Guest Opinion published in the Iowa City Press-Citizen
October 1, 2012
The $46.8 million bond issue on the Nov. 6 ballot in Johnson County is a public safety issue. It proposes a secure Justice Center combining the sheriff’s office, jail and court-related offices, all attached to the existing Johnson County Courthouse.
Our historic courthouse and jail are outdated to the extent they represent a threat to public safety, security, access to justice, and the ability to provide services to meet current needs of Johnson County citizens.
The courthouse was built more than a century ago (1901) to serve a very different and significantly smaller population. (According to data from Auditor’s Office staff, 1900 census recorded Johnson County’s population at just 24,817, and even the 1980 county census was only 81,717. That compares to 130,882 in the 2010 census.)
The present county jail was opened more recently (1981) but is similarly outdated and out of compliance with state and federal regulations.
The most obvious courthouse security issues include:
• No secure entrance checkpoint to protect against anyone attempting to enter with weapons.
• No separate and secure entrance for deputies escorting criminal suspects.
• And no way to separate inmates from general public, jurors, employees, judges and others.
The most obvious safety issues include:
• Hallways and back stairs too narrow to be safe in emergencies.
• No automated sprinkler system.
• And only one entrance/exit accessible for disabled persons.
The courthouse also suffers from space issues that delay justice and increase costs in the judicial process.
Courtrooms are too small, too few and lack necessary technology. Also lacking are private meeting rooms, leaving narrow hallways as the only locations for mediation and lawyer-client conferences. Rooms are lacking for multiple jury deliberations, and there’s insufficient space for staff and files in county attorney and clerk of court offices.

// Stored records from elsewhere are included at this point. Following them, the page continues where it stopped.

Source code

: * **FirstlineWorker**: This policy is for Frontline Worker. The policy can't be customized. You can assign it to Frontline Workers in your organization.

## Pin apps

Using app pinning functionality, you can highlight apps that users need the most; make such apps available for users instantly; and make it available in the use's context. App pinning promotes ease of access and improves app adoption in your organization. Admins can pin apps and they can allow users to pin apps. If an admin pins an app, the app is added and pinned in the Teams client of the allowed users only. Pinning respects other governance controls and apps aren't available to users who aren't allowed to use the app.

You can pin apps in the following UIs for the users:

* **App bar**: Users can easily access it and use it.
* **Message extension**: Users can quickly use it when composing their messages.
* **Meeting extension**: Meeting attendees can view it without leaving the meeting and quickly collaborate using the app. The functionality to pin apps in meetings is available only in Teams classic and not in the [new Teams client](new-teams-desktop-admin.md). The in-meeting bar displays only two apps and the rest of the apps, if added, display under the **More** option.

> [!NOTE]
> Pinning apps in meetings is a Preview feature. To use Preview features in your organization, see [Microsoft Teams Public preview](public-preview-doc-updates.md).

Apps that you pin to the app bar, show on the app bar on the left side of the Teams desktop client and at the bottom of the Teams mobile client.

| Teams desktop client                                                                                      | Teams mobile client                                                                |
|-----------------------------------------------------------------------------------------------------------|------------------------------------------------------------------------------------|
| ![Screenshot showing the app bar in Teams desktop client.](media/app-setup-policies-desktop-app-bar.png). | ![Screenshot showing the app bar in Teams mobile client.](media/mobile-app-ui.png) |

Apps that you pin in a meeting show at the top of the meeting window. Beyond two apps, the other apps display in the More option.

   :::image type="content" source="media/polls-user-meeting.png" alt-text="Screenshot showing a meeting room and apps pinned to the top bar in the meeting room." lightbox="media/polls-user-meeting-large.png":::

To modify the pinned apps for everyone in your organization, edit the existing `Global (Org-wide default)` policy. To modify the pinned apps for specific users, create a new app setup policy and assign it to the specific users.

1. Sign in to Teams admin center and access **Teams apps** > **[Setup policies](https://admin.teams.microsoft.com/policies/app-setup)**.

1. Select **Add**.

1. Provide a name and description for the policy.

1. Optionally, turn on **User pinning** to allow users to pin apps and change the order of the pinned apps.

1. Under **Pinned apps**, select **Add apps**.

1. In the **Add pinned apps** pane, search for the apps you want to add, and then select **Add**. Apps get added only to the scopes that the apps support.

The Johnson County Jail has totally different, but equally important, safety and security issues. Currently separated from the courthouse, it was built for an inmate capacity of 46, and later modified to accommodate 92. Yet the present average daily number of inmates ranges from 150 and 190.
That costs Johnson County taxpayers more than $1 million a year to house overflow inmates in jails in other counties. Crowded conditions, daily movement of inmates to and from the jail, and other deficiencies all increase risk of potential harm for public and law enforcement officers.
The proposed Justice Center is designed to resolve those critical safety, security and space problems. Each day that passes without addressing these problems negatively impacts our community by:
• Continuing to spend about $3,500 a day ($1.3 million a year) out of our county to accommodate inmate overflow.
• Risking public safety for our community, particularly personnel and public involved within Johnson County’s justice system.
• Missing a financial opportunity to take advantage of all-time low interest rates and delaying establishing equity in our county-owned building, rather than spending our tax dollars in other counties.
Safety and security are increasingly critical concerns in today’s society.
Residents of Johnson County need to be assured that when they utilize our courthouse — whether for a traffic violation, business matter, serving as a juror, or as an employee — they can do so in a secure and safe facility.
Our citizens also deserve a courthouse that is structurally sound, able to meet special needs requirements and has adequate space to provide the services our community expects.
And, of course, we need a jail facility that meets federal and state requirements, while putting an end to streaming tax dollars from our community to other counties.
This is the right time to do the right thing.
Local attorney Jim McCarragher was a member of the Johnson County Criminal Justice Coordinating Committee.